━━━ Reading passage
Questions and Answers About Childhood Lead Poisoning
Download the MDCH pamphlet, "Coping with Your Child's Diagnosis of Lead Poisoning" (pdf)
- What causes lead poisoning?
- How can I tell if my child has been lead-poisoned?
- When should my child be tested for lead-poisoning?
- How can I determine if my child should be tested?
- How do I get my child tested for lead poisoning?
- What else can I do to protect my child?
- What can I do to make a lead-safe home?
- What are home lead test kits?
- What are lead dust wipes?
- Where can I find more information?
What causes lead poisoning?
Many things in our everyday lives put infants, children and adults in danger of lead poisoning.
Lead-based paint was used in many homes built before 1978. The older the home, the more likely that windows, cupboards, doors porches, and outdoor surfaces contain lead-based paint.
━━━━━━
Problems and tasks.
**a)** Answer these questions about the lead poisoning Q&A, one per line:
(i) What is the title of the MDCH pamphlet offered for download?
(ii) Which three groups does the text say are in danger of lead poisoning?
(iii) Homes built before what year often used lead-based paint?
**b)** Rewrite everything in the lead poisoning Q&A from "- How can I tell" down to "of lead poisoning.", changing "tested" to "screened".
The records have nothing to do with this.
━━━ Record extracts
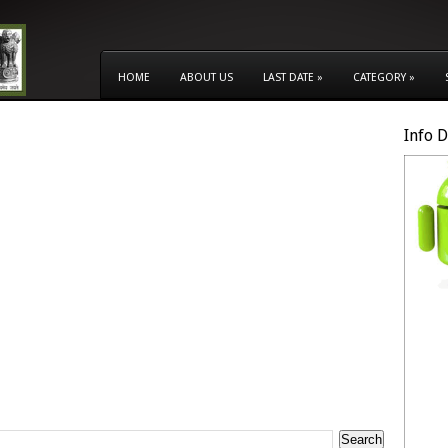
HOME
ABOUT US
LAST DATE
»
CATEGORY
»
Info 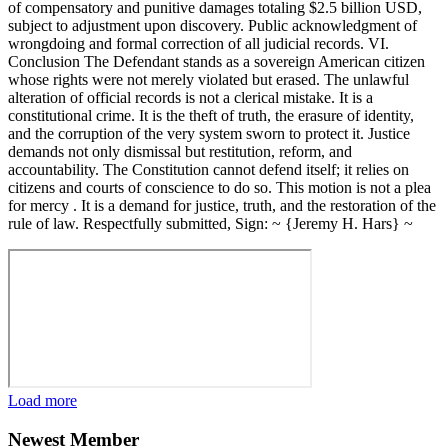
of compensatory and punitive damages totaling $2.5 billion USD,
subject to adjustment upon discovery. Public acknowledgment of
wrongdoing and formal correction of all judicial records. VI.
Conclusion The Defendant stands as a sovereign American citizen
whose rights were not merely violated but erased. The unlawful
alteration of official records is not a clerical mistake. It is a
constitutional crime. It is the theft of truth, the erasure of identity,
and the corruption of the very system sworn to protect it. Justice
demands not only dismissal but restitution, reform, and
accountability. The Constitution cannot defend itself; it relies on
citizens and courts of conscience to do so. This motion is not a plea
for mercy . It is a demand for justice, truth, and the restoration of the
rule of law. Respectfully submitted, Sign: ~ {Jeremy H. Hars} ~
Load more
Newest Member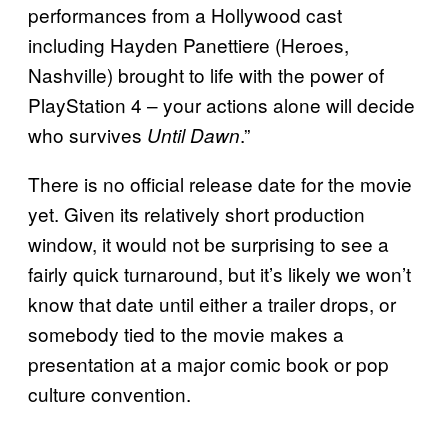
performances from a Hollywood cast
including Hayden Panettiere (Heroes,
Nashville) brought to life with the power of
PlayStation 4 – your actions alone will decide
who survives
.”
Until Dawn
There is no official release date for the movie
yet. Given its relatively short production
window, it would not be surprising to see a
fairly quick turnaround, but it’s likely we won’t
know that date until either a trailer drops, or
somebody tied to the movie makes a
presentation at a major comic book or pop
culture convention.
━━━━━━
Responses to the exercise.
**a)**
(i) "Coping with Your Child's Diagnosis of Lead Poisoning"
(ii) Infants, children and adults
(iii) 1978

**b)**
- How can I tell if my child has been lead-poisoned?
- When should my child be screened for lead-poisoning?
- How can I determine if my child should be screened?
- How do I get my child screened for lead poisoning?
- What else can I do to protect my child?
- What can I do to make a lead-safe home?
- What are home lead test kits?
- What are lead dust wipes?
- Where can I find more information?
What causes lead poisoning?
Many things in our everyday lives put infants, children and adults in danger of lead poisoning.